Le GSF promeut cette initiative par le biais d'un hub pour l'innovation sociale, un réseau de collaboration qui accélère et facilite les contacts entre les projets de formation et les entreprises. Ces entreprises apprécient la qualité de la formation donnée aux Vénézuéliens par les centres des congrégations religieuses.
Les scalabriniens ont été inclus dans ce hub pour l’innovation sociale qui les aide à gérer trois grands centres de formation à Bogota, Cúcuta et Villa del Rosario. Experts dans l'accompagnement des migrants, ils savent que les chances de trouver un emploi augmentent lorsque les personnes ont un diplôme officiel d'un établissement de formation. «Notre mission est de promouvoir l'esprit d'entreprise et l'obtention d’un emploi par le biais de cours de base, sous l'angle des compétences professionnelles, ce qui signifie élargir les possibilités de s'aventurer sur le marché du travail grâce à une certification délivrée par un établissement d'enseignement supérieur», explique Alejandro Torres, coordinateur des centres de formation CIAMI.

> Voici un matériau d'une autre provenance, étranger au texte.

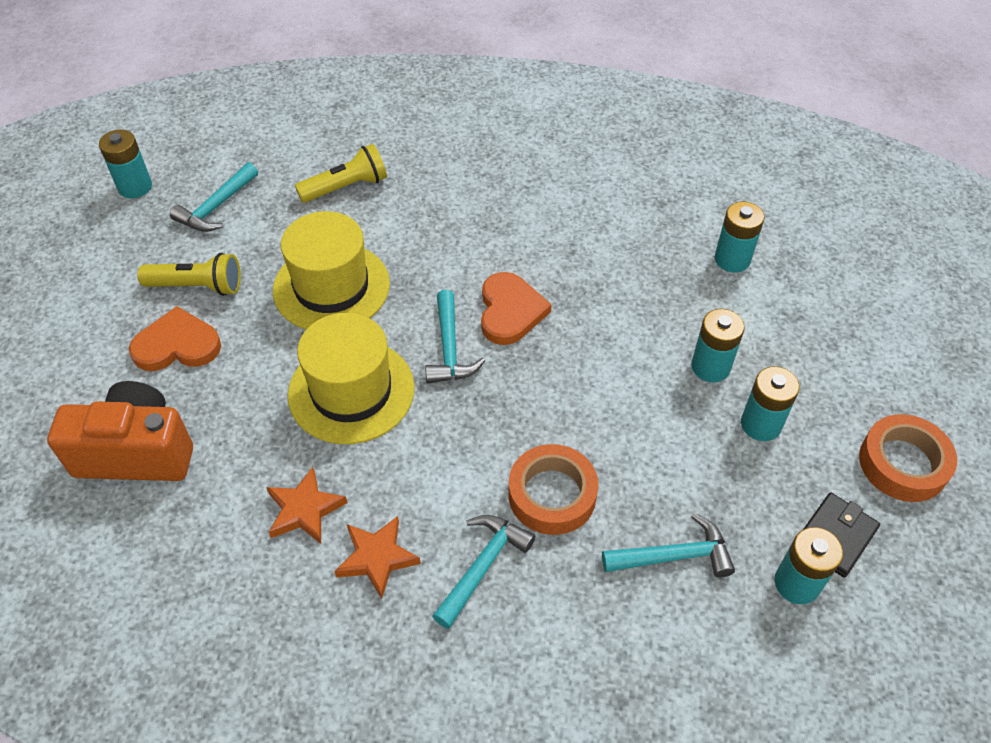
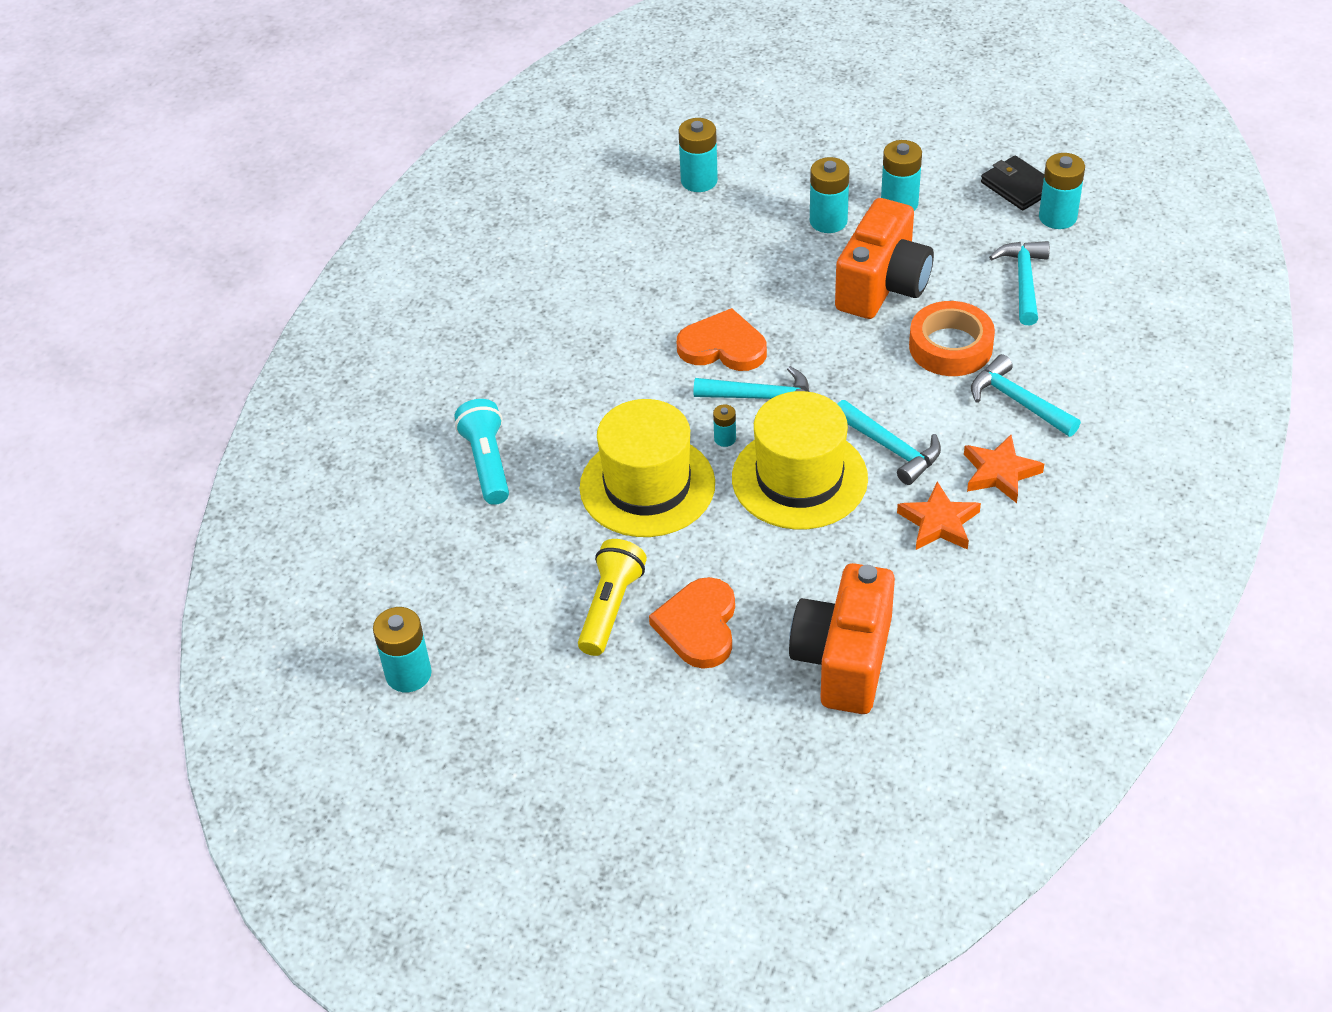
camera: 75 degrees left, 5 degrees down
turquoise hammer [170,162,258,232] -> turquoise hammer moved to [837,400,941,485]
yellow flashlight [295,144,387,203] -> turquoise flashlight [455,399,509,505]
orange tape [859,414,957,502] -> none
none -> turquoise battery [713,404,736,447]
none -> orange camera [835,198,934,319]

C'est dans l'un de ces centres que Cleiry Solórzano s'est formée et aujourd'hui, malgré les difficultés de la vie, elle envisage son avenir avec espérance. «Ce type de projet permet de former, d'obtenir un emploi, car nous ne pouvons pas tous penser rester toujours des travailleurs au noir. Nous devons essayer d'obtenir plus de stabilité pour l'avenir. Ces projets m'ont aidée à m'en sortir, à m'ouvrir à de nouveaux horizons et à développer l'idée qu'au-delà du métier de médecin, je pouvais ouvrir une boulangerie et une pâtisserie. Ce sont des nouvelles facettes que j'ignorais avoir et que cette migration m'a permis d'explorer et d'exploiter», conclut avec enthousiasme Cleiry, qui suit désormais également un cours de manucure à l'université Uniagostiniana de Bogota.